Usually when hunters get ready for the season, guns blazing, their heavy lifting is focused on pre- and the beginning of the season. Food is plentiful, the weather is nice, there are prizes galore (if you know what you’re doing). Hunters have put out trail cams, have planted plots, found the food, and otherwise done all the needed work to be successful. At the beginning of the season. By December, food goodies are sparse, the weather forces behavior patterns most aren’t expecting (from deer and hunters). We’ll discuss a few tips to get you thinking about the differences between early season and late December Hunting.
1) It’s cold.
This is more about people than deer. By this time, only the super troopers are still at it. The lifers, or the young gung-ho guys just starting out. This can work to your advantage in a couple of ways. Firstly, competition is less stiff. You aren’t competing with every expert, novice, and Average Joe around.
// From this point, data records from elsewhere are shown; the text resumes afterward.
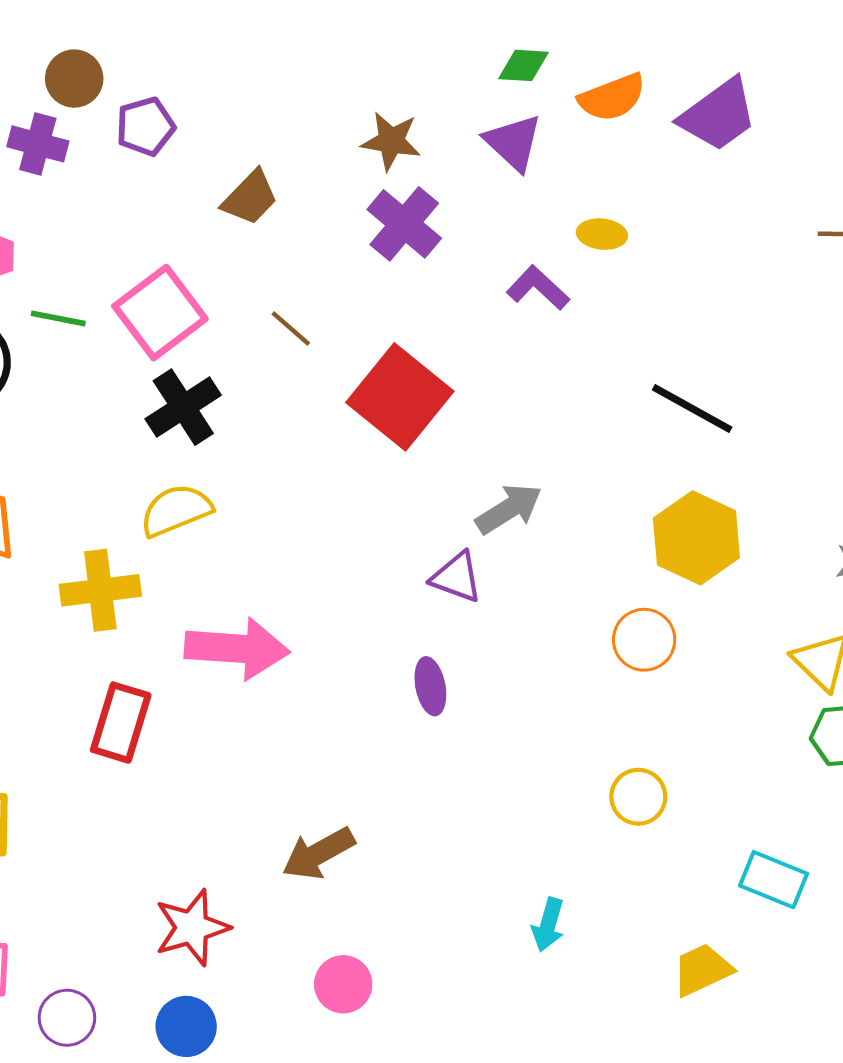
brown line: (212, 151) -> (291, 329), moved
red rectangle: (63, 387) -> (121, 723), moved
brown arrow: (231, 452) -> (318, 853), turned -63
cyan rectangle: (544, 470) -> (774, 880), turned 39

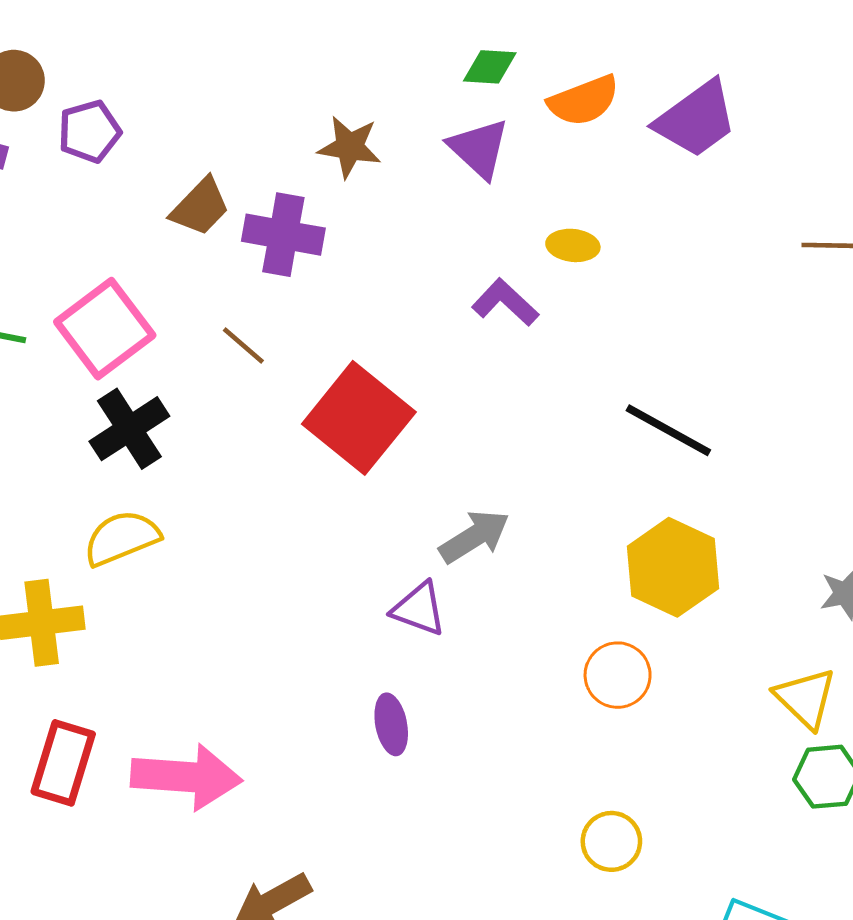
purple cross: (404, 224) -> (283, 235), moved, turned -30
pink arrow: (237, 648) -> (186, 777), moved

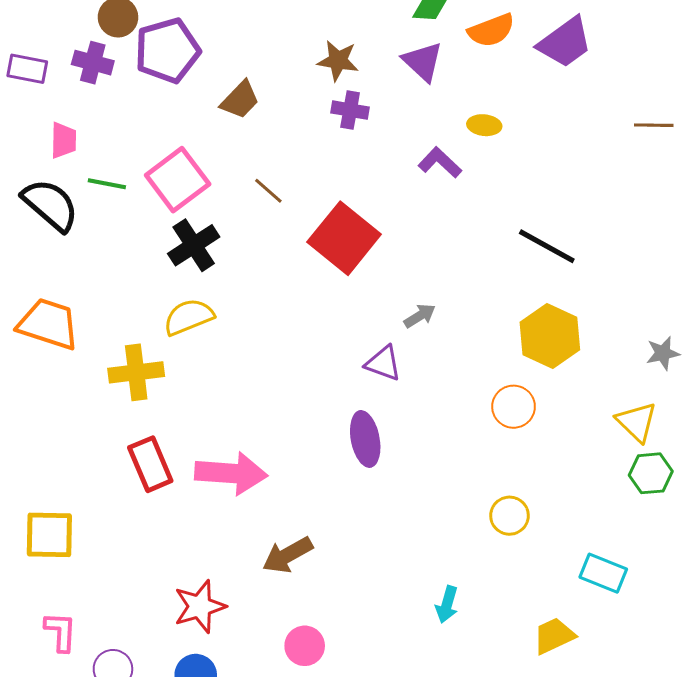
purple pentagon: (89, 131) -> (167, 51), size x1.6
purple cross: (283, 235) -> (350, 110), moved, size x0.7
gray arrow: (474, 536) -> (420, 316), size x0.7
purple ellipse: (391, 724) -> (365, 439), size x1.4
red rectangle: (63, 763) -> (150, 464), turned -40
Secondly, if you man up and ask for tips and information from other hunters, you may find their information to be invaluable. The hunters you will run across in December are just as dedicated as you, and may know things about the area or the deer in that area that you don’t. Ask and you shall receive.
2) Find the food.
This isn’t a new idea. What is new is where to look for said food. You aren’t going to be looking for acorns. Those will all have been eaten by this point. You’re looking for late blooming fruit, and fruit that has fallen to the ground like persimmons and wild apples. Deer love honey locust and honeysuckle in the lateness of December, so get good at identifying it if you are unsure of what it looks like. Before dawn or a couple hours before sunset are your best bets.
3) Walk around.
Blind and stand sitting is great for warmer weather hunts where you have all the time in the world, but it could be helpful to add still-hunting to your repertoire. Still-hunting isn’t what it sounds like. You actually move around so much more than if you were in a blind because still-hunting requires you to walk around. With so many less hunters out in December, you have a higher chance of being undisturbed and able to safely walk around. This allows you to be the hunter, stalk your prey. You’ll have to get good at disguising your noises and scents and pausing and waiting at just the right time, but it could prove to be beneficial. It’s also a great form of exercise.
Hunting is hunting, but being able to be flexible with what you need to do will lead you down the path of nabbing some monster bucks!